Top of Given text

Zamoran, (Balochi) زامُران also spelled Zamuran, is a sub-tehsil of the Kech District of Balochistan Province in Pakistan and southeast of the Sistan and Baluchistan Province in Iran. It was named after a leafy tree, the zamor, found in the area. Another possible origin of the name is from a combination of the two words zaa meaning abuse and miran meaning shall be killed or sacrificed. The meaning taken from that is that the people living in Zamoran would prefer to be killed rather than abused. The population and way of living is purely rural and tribal.

People are ethnically Baloch and speak Balochi. It has beautiful small valleys and springs and high mountains. The means of transportation was mainly donkeys and camels but in these days there are roads and people travel by cars and motorcycles.

In the 19th century the rulers nawabs applied taxes on animals and trees in Makran's different areas including Buleda but when it came to the people of Zamuran, they rejected payment of taxes which was unlawful. In 1901, Mir Mohammad Omer was ruling the Makran. He decided to go to Zamuran and collect taxes with force but as he came to Zamuran, the people stood against him and after a fierce battle, he lost and ran away.

Bottom of Given text
Top of Information supplied

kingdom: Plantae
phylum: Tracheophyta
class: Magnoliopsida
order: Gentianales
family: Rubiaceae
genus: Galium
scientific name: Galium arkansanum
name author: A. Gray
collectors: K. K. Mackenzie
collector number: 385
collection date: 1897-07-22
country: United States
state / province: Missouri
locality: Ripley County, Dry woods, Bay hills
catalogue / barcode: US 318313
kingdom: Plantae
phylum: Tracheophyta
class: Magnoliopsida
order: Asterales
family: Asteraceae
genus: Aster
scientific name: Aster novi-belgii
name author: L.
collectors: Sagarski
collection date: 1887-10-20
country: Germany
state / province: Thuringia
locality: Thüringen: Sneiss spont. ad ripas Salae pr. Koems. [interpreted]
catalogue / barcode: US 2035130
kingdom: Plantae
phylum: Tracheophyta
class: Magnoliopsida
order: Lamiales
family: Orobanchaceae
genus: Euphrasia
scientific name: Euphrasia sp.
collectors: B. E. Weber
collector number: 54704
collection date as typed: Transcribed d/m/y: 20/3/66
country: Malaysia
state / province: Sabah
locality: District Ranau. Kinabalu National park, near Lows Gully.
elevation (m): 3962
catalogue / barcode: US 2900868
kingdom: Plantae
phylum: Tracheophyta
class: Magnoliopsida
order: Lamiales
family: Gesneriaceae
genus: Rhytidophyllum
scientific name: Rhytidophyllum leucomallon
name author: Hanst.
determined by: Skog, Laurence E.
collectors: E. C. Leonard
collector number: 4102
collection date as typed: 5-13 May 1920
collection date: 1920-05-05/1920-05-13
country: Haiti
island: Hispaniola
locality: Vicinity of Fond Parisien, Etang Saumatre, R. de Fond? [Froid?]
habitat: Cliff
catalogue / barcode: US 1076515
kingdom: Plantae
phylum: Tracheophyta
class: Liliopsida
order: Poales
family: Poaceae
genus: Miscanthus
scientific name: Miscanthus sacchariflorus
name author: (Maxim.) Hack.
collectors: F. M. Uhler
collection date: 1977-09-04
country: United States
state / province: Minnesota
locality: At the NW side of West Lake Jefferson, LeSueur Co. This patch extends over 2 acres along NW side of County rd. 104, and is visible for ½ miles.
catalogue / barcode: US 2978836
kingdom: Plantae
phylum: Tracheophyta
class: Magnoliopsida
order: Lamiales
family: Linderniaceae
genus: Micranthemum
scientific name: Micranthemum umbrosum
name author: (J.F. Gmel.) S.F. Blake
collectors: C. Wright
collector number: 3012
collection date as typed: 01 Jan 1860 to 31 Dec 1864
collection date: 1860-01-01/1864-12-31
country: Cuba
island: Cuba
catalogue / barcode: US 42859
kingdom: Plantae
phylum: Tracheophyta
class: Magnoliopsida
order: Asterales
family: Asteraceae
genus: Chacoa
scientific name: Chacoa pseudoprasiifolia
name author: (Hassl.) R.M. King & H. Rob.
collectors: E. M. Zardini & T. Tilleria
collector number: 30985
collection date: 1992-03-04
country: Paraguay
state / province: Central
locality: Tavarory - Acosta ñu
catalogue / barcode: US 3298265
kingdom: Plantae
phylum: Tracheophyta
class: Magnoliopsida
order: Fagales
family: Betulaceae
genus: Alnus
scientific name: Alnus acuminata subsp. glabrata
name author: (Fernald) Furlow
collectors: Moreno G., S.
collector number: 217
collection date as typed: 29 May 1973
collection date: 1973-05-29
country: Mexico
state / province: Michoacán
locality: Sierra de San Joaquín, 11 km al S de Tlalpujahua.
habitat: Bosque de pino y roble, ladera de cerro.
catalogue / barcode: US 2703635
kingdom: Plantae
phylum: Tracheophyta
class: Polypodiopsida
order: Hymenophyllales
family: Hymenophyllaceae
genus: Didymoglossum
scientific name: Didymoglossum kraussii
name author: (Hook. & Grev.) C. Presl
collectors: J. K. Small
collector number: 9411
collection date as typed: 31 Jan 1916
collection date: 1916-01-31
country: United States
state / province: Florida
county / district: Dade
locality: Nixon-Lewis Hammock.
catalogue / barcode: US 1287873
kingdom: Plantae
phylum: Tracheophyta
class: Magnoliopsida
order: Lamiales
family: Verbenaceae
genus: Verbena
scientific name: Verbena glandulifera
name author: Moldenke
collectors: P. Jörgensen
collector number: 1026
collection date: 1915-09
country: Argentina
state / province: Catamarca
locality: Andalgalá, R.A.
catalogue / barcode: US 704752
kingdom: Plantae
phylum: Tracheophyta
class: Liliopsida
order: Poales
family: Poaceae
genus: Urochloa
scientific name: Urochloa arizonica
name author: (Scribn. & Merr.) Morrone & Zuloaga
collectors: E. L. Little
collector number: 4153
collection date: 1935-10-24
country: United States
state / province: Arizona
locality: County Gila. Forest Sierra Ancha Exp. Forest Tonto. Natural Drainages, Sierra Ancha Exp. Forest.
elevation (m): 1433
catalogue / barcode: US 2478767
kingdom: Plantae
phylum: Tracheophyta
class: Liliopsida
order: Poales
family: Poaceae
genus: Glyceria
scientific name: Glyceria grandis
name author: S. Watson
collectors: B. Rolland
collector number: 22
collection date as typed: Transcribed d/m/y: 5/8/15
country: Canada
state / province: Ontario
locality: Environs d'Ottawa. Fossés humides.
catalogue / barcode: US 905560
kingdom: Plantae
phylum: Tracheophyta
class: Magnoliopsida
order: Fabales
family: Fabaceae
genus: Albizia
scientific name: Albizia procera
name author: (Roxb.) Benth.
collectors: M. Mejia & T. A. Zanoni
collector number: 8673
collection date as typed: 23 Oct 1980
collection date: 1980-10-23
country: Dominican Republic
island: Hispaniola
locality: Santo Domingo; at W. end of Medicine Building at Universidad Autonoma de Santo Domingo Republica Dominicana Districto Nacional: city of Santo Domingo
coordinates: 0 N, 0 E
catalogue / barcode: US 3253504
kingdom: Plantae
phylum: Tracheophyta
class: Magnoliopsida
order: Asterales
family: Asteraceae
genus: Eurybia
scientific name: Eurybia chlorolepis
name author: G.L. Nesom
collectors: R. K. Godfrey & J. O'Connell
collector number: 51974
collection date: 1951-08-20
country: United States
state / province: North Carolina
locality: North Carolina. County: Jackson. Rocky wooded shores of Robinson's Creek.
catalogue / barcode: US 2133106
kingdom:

Bottom of Information supplied

Brief:
In the passage on Zamoran, what tree is the place said to be named after? None of these lines are needed.

Your solution:
The zamor, a leafy tree found in the area.